Aside from Massimo and Rosso, and the beer drooling Quentin, the rest burst in laughter, even the two kids in front of Mikee and Bilbao raised lips. Sujiro's eye was gone in tears after he heard Ned, and the hunter in front of him (whose back was showed to Ned) jerked his shoulders. Bilbao tapped the table relentlessly while Mikee drummed her lap with teary eyes.
"I like you, Ned!" Cried Mikee. "Honest and charming!"
She stood, drunk the wooden mug—Ned assumed an ale—and walked towards Ned.
Ned was confused since Mikee doesn't exude any threat, and was lost in thought. It was too late for him to evade Mikee's arms as he was pulled from his sitting position and pushed dramatically inside the two soft fluttering breasts.
It wasn't just Toni whom Ned remembered, he now knew how Coco felt when ladies held him in front of them.
Ned gasped for air. Brass knuckles pressed his back and soft buckle in front of him.

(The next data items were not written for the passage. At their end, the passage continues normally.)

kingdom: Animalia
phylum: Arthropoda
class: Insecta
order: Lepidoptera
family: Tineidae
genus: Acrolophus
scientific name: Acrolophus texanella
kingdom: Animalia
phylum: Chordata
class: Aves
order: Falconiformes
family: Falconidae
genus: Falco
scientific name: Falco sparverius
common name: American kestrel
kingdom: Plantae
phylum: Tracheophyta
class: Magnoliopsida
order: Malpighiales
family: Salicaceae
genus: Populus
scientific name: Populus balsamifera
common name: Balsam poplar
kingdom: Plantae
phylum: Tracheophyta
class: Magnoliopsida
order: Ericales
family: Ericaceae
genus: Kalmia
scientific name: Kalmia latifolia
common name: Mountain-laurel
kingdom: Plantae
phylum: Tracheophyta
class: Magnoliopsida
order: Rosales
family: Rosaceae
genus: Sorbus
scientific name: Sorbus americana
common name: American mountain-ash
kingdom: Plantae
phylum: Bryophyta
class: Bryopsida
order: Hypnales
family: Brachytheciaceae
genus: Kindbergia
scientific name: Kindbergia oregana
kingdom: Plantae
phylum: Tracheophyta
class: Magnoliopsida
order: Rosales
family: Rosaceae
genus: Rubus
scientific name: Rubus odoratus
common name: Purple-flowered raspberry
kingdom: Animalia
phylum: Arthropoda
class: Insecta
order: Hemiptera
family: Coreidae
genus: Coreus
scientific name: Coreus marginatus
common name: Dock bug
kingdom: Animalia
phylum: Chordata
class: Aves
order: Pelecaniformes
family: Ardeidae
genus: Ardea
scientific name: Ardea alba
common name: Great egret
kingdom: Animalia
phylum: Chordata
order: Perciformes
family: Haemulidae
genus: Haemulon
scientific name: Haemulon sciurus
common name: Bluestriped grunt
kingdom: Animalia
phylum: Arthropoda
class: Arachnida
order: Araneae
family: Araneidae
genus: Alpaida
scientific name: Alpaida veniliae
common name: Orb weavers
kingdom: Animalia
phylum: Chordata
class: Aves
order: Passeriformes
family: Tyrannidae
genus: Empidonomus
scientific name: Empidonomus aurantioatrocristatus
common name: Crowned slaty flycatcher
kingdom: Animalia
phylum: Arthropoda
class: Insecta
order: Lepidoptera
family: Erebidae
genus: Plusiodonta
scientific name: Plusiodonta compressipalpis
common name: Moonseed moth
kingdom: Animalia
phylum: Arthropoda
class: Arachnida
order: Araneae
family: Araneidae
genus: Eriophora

"Let the kid go," it was the voice that stopped Mikee from abusing Ned's fourteen-year-old chastity. Humming and free. A lady in late forty, holding a wooden plate, above was a sizzling thigh of Lampaca meat, brown, with a line of black burned meat. Aside from the steam that kept on oozing, honey-colored juice flowed out of the meat.
"Lady Githa," Mikee said, and whispered to Ned: "Master Claire's wife." She then let go of Ned and went back to her seat as she jugged another ale.
Lady Githa was one of the crews inside the kitchen. She then served Ned his Lampaca meat, and with a wink coupled with a smile, she moved away from Ned back to Master Claire.
Ned knew the gesture from Lady Githa: 'enjoy your food'. The meat came along with a silver knife and a fork with three shining teeth.
The well-done Lampaca meat melted in Ned's mouth. After months of blunt food—aside from the food in his inventory—Ned took the time to let the juice and the meat rubbed his palate.
Lady Githa looked proud as she watched Ned enjoy his food.
With a satisfied look, and a smiling owner, and possibly a new ecstatic friend, Ned was led to his room. An almost eight by eight cubic meter room and a single rectangular window run the center of the copper-hued room. Single bed in the middle fixed along the wall. Thick but smooth duvet covered the bed, and a plant with a yellow flower—that contrasted the room above the side table. By the entrance to his right was another room, a toilet attached to the room.
Ned hung his brown leather bag near the door, his pouch on the side table. The overall process took his time and laid to rest after dusk.
"Tomorrow," Ned muttered, body rested above the bed, arms laid free to his sides. "Master... looks like I'm making friends along the process."
Ned smiled, a genuine smile. But he knew it won't last long. Somewhere or something inside him whispered if making friends was a good thing or the worst thing.
Ned closed his eyes with doubts lingering his thoughts.